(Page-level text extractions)
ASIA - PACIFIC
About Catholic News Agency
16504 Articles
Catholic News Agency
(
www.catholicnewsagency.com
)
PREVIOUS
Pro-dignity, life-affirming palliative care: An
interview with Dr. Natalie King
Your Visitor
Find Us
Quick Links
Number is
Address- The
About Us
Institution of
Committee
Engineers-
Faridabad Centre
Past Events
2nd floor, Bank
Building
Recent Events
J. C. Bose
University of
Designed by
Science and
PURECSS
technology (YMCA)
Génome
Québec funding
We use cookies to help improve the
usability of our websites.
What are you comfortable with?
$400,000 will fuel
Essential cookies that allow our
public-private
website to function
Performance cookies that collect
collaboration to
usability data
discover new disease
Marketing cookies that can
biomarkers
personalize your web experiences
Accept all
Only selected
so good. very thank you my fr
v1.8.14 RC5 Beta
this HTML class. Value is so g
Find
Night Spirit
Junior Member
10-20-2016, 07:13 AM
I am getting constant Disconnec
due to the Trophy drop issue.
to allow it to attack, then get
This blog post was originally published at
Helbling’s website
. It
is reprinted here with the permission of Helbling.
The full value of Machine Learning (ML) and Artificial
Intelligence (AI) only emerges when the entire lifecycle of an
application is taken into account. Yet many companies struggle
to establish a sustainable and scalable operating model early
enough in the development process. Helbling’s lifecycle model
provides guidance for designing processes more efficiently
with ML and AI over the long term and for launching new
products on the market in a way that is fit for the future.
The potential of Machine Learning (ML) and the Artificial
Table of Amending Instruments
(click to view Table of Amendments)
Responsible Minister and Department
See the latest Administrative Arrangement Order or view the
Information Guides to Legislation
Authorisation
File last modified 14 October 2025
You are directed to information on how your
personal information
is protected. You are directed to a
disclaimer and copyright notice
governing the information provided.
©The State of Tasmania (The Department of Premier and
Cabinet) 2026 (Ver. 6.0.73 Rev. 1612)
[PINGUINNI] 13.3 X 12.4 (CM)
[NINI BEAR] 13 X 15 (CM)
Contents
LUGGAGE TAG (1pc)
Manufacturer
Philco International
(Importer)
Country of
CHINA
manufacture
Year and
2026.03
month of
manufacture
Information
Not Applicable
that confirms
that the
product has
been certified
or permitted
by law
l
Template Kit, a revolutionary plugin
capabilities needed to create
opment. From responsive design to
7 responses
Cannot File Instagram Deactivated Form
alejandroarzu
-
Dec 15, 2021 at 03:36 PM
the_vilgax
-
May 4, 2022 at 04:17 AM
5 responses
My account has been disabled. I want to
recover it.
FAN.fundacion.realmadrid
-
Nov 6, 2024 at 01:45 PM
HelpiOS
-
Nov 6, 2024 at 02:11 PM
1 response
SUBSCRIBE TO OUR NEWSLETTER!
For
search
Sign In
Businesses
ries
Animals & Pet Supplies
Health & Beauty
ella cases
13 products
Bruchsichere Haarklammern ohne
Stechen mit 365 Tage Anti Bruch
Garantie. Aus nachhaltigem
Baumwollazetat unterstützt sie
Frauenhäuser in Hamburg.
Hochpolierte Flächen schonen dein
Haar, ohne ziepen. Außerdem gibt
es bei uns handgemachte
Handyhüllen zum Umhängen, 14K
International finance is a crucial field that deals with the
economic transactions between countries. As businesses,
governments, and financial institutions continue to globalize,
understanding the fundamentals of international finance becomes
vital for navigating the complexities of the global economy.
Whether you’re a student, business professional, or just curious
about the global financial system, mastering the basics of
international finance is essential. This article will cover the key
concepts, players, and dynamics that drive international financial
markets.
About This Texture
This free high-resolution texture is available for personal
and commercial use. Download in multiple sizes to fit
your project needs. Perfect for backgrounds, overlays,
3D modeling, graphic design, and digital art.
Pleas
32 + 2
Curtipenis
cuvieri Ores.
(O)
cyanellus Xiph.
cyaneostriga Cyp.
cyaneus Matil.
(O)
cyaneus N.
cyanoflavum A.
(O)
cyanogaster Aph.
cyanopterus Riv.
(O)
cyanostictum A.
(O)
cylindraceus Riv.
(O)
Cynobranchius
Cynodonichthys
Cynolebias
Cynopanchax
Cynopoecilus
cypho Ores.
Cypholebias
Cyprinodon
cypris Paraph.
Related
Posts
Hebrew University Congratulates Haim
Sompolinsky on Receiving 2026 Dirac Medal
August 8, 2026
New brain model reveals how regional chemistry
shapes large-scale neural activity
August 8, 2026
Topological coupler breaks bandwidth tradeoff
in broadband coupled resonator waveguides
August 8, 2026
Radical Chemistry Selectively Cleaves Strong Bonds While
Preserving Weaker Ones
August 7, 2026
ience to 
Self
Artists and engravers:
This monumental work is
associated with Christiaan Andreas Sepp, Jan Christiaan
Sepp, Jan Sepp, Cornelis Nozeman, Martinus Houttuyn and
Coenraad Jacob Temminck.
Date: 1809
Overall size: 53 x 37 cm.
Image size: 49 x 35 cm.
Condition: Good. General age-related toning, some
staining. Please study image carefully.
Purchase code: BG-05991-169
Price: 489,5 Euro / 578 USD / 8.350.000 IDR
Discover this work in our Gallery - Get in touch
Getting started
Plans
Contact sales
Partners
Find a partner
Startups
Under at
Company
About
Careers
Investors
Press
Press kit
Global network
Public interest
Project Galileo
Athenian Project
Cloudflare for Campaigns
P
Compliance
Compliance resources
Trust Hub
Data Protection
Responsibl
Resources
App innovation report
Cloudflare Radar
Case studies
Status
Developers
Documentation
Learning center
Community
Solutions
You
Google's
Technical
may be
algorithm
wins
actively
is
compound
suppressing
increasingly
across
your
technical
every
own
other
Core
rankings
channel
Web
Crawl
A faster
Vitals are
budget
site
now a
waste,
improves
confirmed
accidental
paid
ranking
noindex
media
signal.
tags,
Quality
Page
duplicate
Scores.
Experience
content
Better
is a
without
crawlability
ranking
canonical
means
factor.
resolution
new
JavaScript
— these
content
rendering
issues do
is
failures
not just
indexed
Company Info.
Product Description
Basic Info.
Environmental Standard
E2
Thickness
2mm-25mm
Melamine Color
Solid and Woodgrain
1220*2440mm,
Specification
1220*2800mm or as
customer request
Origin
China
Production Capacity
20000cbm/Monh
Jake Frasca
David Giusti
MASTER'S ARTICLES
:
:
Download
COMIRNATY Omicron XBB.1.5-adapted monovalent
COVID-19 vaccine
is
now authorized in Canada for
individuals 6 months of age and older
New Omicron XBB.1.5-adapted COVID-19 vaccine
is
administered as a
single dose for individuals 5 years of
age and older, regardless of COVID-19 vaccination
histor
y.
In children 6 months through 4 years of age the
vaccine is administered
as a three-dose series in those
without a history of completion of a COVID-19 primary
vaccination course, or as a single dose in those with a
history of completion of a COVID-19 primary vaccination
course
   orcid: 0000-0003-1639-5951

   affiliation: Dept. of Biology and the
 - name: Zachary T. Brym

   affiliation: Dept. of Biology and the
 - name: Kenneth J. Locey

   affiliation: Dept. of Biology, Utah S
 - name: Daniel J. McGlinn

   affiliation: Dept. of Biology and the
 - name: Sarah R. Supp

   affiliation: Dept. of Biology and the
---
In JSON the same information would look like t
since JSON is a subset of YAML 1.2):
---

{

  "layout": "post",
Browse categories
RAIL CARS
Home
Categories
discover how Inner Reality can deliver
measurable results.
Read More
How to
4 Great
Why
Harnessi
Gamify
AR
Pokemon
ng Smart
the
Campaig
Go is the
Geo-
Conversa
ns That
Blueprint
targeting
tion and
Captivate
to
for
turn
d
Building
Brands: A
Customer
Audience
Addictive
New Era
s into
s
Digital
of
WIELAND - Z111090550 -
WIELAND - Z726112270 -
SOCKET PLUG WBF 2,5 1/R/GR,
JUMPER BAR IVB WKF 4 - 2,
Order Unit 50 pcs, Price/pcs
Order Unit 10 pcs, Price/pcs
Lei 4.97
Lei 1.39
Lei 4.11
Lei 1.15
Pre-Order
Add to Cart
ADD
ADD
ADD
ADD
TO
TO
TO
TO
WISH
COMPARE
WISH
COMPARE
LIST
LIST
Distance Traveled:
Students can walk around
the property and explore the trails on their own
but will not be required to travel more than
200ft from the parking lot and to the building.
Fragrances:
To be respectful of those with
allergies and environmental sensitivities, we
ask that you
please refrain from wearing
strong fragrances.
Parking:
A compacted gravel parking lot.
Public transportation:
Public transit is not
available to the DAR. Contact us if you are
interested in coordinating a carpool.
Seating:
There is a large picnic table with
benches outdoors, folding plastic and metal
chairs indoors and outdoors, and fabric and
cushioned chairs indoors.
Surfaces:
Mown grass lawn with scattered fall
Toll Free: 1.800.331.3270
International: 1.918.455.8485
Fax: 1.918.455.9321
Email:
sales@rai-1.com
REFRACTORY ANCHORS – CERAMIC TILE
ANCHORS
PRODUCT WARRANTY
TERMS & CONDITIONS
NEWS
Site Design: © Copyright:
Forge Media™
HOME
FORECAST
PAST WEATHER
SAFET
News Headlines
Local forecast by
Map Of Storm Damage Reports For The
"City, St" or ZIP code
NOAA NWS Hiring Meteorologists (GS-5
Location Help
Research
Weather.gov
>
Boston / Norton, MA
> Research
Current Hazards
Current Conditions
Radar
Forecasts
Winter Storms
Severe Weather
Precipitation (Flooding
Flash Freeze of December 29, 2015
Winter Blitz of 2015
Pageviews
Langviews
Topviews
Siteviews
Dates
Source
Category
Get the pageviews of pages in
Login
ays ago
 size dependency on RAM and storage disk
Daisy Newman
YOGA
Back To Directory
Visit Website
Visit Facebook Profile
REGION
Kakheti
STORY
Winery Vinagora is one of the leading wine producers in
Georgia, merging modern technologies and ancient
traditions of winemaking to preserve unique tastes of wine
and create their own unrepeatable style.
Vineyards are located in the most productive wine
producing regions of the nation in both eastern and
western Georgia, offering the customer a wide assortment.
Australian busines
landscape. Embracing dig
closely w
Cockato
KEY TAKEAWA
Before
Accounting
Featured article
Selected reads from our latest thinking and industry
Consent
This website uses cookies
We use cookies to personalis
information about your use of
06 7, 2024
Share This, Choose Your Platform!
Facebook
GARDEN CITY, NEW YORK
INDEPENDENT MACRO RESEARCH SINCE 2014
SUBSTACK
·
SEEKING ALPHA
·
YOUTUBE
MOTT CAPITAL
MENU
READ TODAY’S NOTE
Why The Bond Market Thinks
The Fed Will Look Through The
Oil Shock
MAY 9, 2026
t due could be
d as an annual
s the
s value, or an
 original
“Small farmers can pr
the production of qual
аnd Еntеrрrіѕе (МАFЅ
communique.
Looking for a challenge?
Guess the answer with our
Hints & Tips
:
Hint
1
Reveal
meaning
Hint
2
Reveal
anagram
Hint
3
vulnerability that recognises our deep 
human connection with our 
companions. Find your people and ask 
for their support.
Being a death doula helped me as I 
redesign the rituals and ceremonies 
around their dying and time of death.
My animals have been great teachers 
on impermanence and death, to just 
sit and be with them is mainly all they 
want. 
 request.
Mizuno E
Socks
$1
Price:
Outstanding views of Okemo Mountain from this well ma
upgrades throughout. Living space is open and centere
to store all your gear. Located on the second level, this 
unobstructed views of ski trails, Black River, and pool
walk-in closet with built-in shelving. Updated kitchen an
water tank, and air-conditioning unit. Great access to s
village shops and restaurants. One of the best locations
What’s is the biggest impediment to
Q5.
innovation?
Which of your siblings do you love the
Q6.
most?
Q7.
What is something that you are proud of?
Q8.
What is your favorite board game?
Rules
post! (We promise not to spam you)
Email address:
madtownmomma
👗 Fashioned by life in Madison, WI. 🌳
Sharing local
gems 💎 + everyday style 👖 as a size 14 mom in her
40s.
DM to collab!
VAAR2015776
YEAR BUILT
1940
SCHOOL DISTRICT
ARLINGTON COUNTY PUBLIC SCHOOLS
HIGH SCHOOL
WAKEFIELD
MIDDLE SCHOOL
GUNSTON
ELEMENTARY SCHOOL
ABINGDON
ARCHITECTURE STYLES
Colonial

Description of the task:
Print exactly the lines above from the one with "Information Guides to Legislation" to the one with "of Premier and", including both.

Result:
Information Guides to Legislation
Authorisation
File last modified 14 October 2025
You are directed to information on how your
personal information
is protected. You are directed to a
disclaimer and copyright notice
governing the information provided.
©The State of Tasmania (The Department of Premier and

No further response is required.